Employés, actionnaires, créanciers: les victimes de l'effondrement de Nortel Networks se comptent par centaines de milliers. Ils étaient nombreux à souhaiter voir ses trois ex-dirigeants accusés de fraude aboutir en prison hier. Le tribunal ne leur a pas donné cette satisfaction.

«Il ne suffit pas que je pense que M. Dunn, M. Beatty ou M. Gollogly est probablement coupable [...] Une preuve de culpabilité probable n'est pas une preuve hors de tout doute raisonnable», a expliqué hier le magistrat de la Cour supérieure de l'Ontario dans un des rares commentaires de son jugement. Le reste de sa décision de près de 140 pages rivalise d'austérité avec les principes comptables qu'il cite abondamment.

Non coupables parce que les accusations n'ont pas été prouvées hors de tout doute raisonnable: le verdict ne dit que ça. Pas que la Couronne s'est mis le doigt dans l'oeil, comme le soulignent parfois les juges. Ni que les accusés ont été soupçonnés injustement.

Certes, la poursuite n'a pas réussi à faire la démonstration de ce qu'elle avançait. Le traitement erroné d'une provision comptable de 80 millions, par exemple, ne prouve pas que les accusés ont manipulé les états financiers dans le but de recevoir leurs primes, puisqu'ils y auraient eu droit de toute façon. La leçon à retenir de ce verdict, toutefois, ne porte pas tant sur la qualité du travail de la Couronne que sur sa complexité.

Ce jugement confirme à quel point il est difficile de faire condamner un dirigeant de société cotée en Bourse pour malversation comptable devant un tribunal canadien. Nous ne disons pas que les accusés étaient coupables, et auraient dû être condamnés. Sauf que certains arguments retenus par le juge Marrocco n'augurent rien de bon pour de futures poursuites.

L'absence de certains documents justificatifs, par exemple, lui semble tout à fait acceptable compte tenu de la tourmente qui secouait alors Nortel. Or, c'est dans ces moments-là que les scandales financiers deviennent visibles, pas avant. Si les accusés peuvent évoquer le chaos dont ils sont en partie responsables pour étayer leur défense, les investisseurs ne sont pas sortis du bois.

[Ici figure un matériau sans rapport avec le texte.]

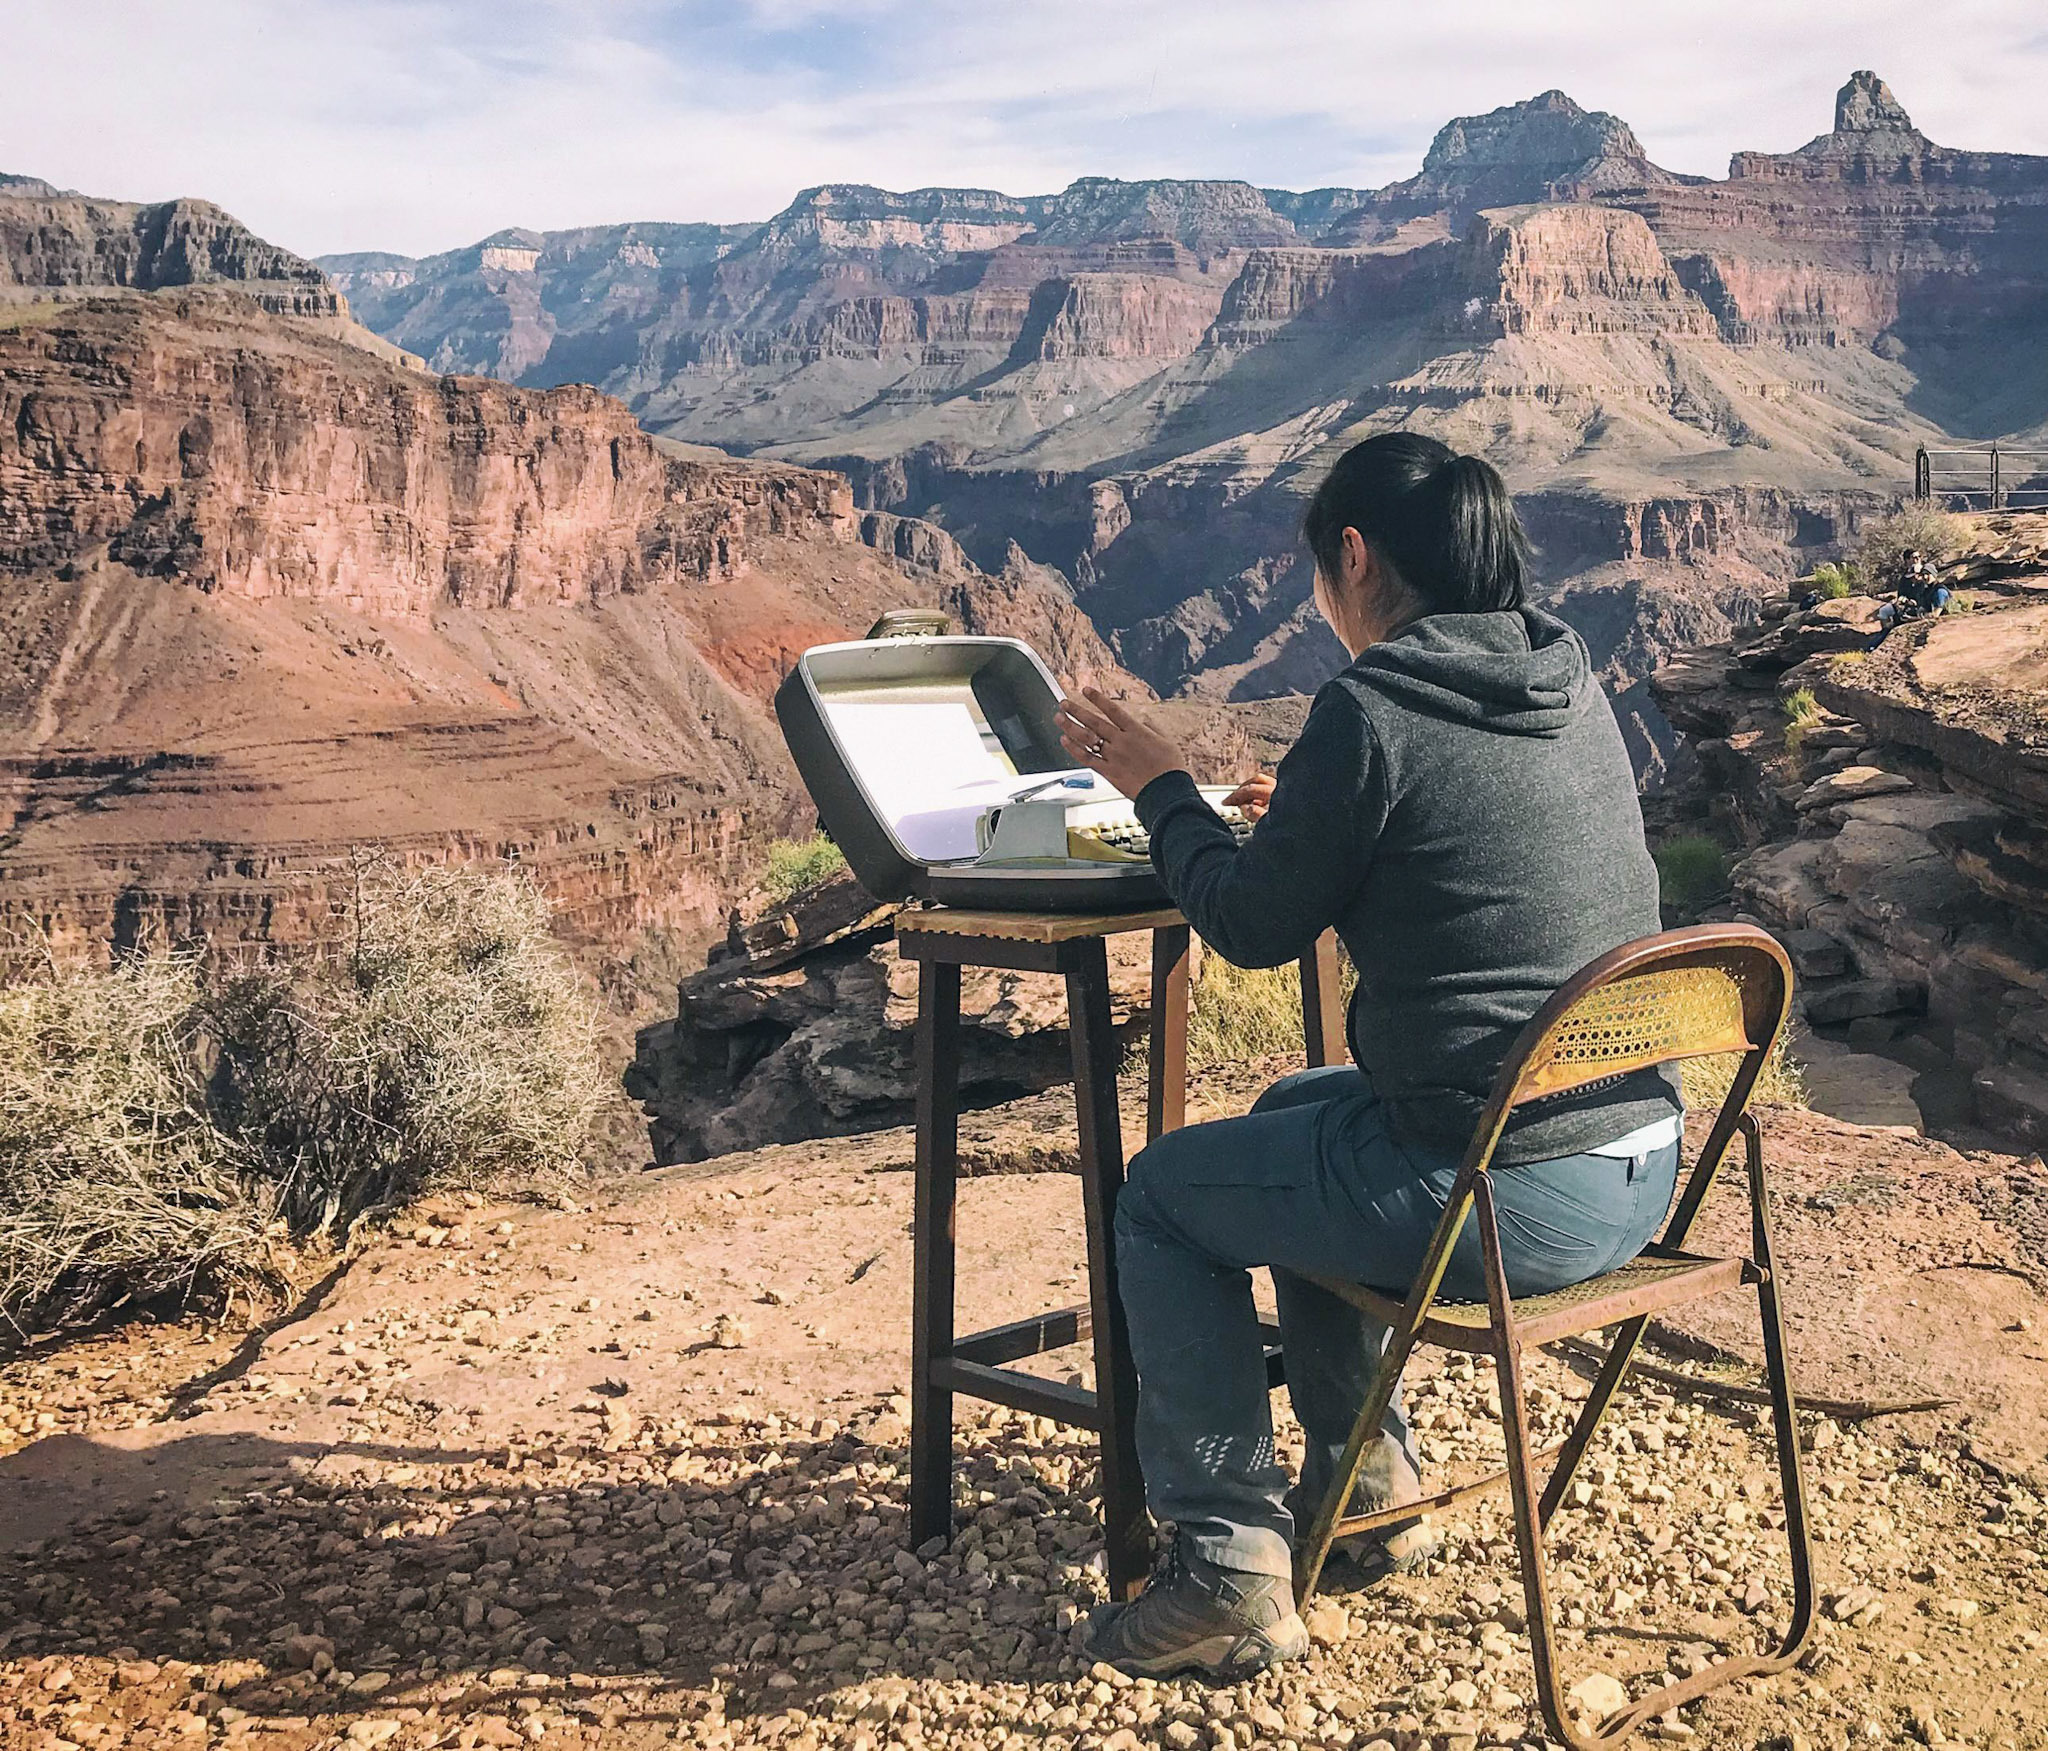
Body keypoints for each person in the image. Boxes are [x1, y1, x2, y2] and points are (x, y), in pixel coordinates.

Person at [1054, 433, 1683, 1680]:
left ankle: (1226, 1569)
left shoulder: (1371, 707)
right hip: (1642, 1159)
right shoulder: (1565, 668)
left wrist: (1161, 786)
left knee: (1167, 1196)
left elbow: (1244, 927)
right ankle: (1363, 1495)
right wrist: (1293, 819)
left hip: (1501, 1202)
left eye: (1316, 574)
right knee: (1295, 1102)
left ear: (1352, 554)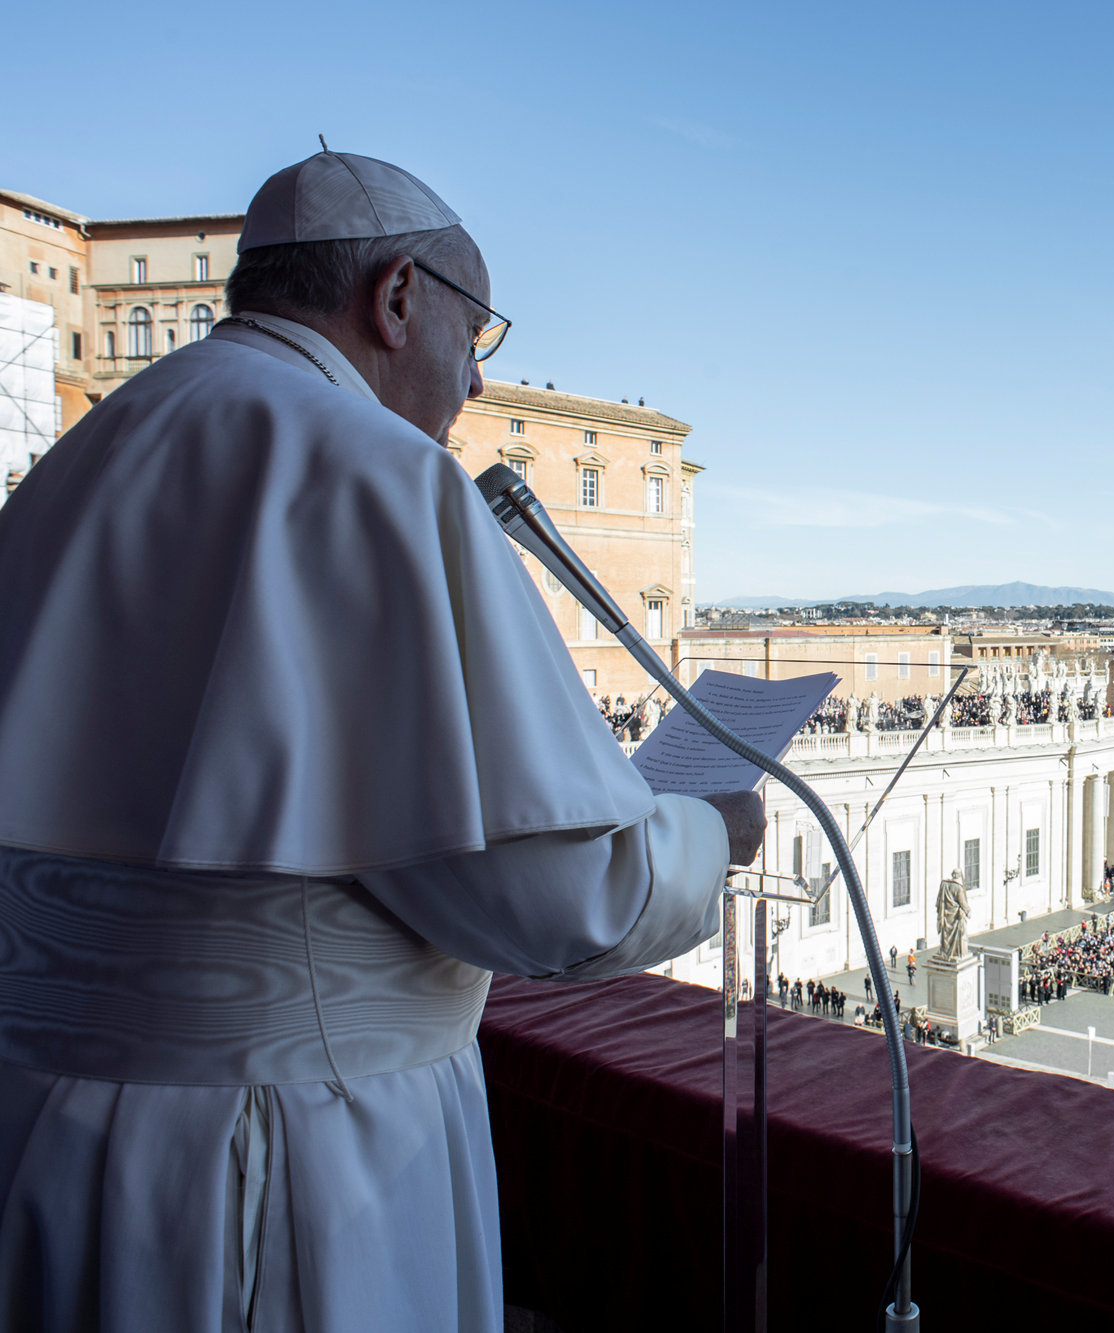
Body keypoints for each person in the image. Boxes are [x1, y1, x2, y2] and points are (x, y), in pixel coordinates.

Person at [0, 149, 766, 1331]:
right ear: (397, 296)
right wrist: (710, 836)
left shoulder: (73, 464)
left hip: (45, 1131)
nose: (474, 376)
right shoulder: (383, 474)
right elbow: (550, 896)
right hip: (284, 1154)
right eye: (476, 333)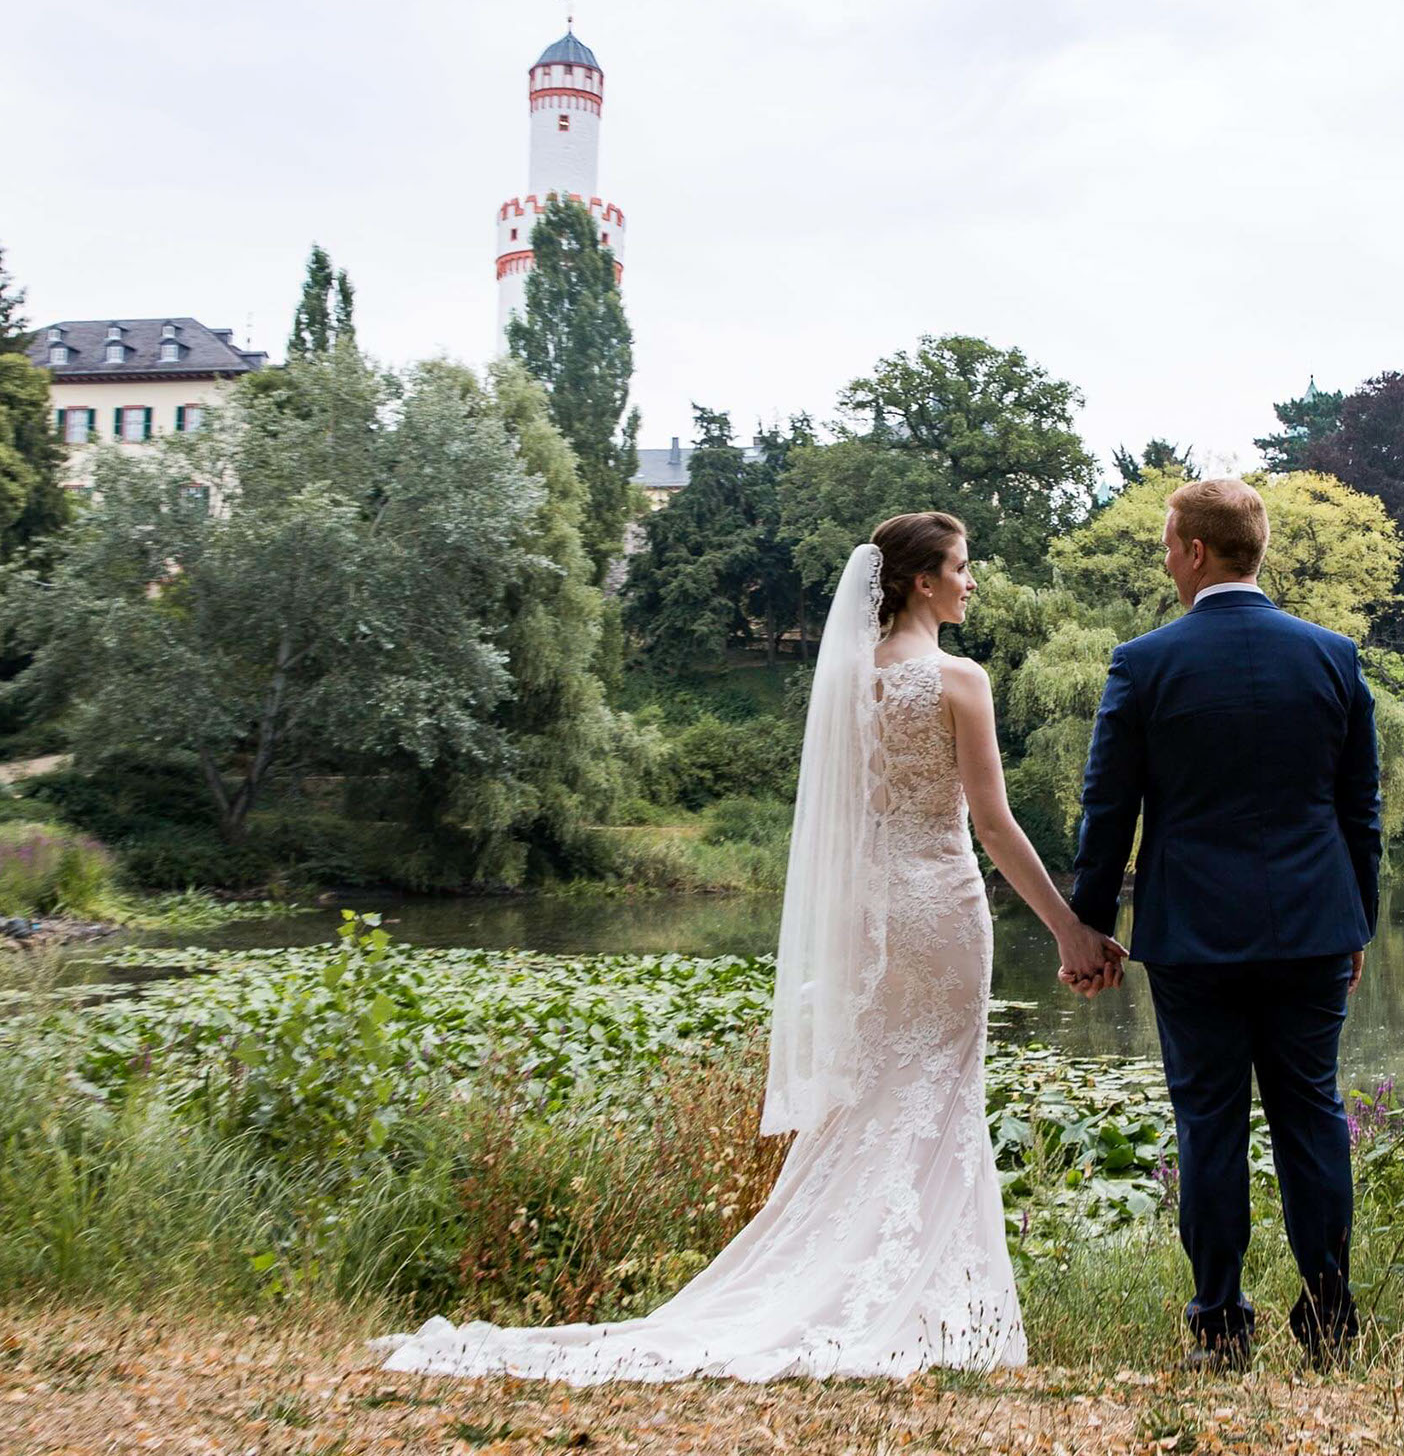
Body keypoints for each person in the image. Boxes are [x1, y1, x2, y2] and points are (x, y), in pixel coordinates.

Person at [371, 511, 1124, 1382]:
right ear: (923, 580)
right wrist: (1068, 927)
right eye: (962, 567)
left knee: (880, 1094)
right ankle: (924, 1308)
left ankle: (897, 1298)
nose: (971, 581)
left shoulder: (844, 680)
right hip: (942, 911)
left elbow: (839, 823)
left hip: (872, 918)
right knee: (937, 1095)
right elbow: (992, 824)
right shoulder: (960, 680)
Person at [1069, 476, 1382, 1372]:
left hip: (1195, 935)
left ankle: (1218, 1328)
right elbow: (1360, 810)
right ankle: (1329, 1323)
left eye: (1169, 544)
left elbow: (1108, 809)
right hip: (1317, 928)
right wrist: (1356, 921)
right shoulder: (1333, 657)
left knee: (1210, 1123)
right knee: (1311, 1116)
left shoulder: (1145, 663)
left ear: (1197, 552)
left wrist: (1090, 925)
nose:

Que les états financiers de Nortel, maintes fois retraités, aient été bricolés ne fait pourtant aucun doute. L'entreprise avait admis des pratiques comptables incorrectes, et craché un million de dollars, dans le cadre d'une entente avec la Commission des valeurs mobilières de l'Ontario en 2007. La même année, le régulateur américain (SEC) avait réussi à lui arracher 35 millions - et près de 450 000$ à trois de ses cadres supérieurs. Mais personne n'a jamais admis la moindre responsabilité.

Les procédures de la SEC contre MM. Dunn, Beatty et Gollogly avaient été suspendues en attendant que leur cause se règle au Canada. Nous avons hâte de voir s'ils s'en tireront à si bon compte aux États-Unis. Les victimes de Nortel aussi, sans doute.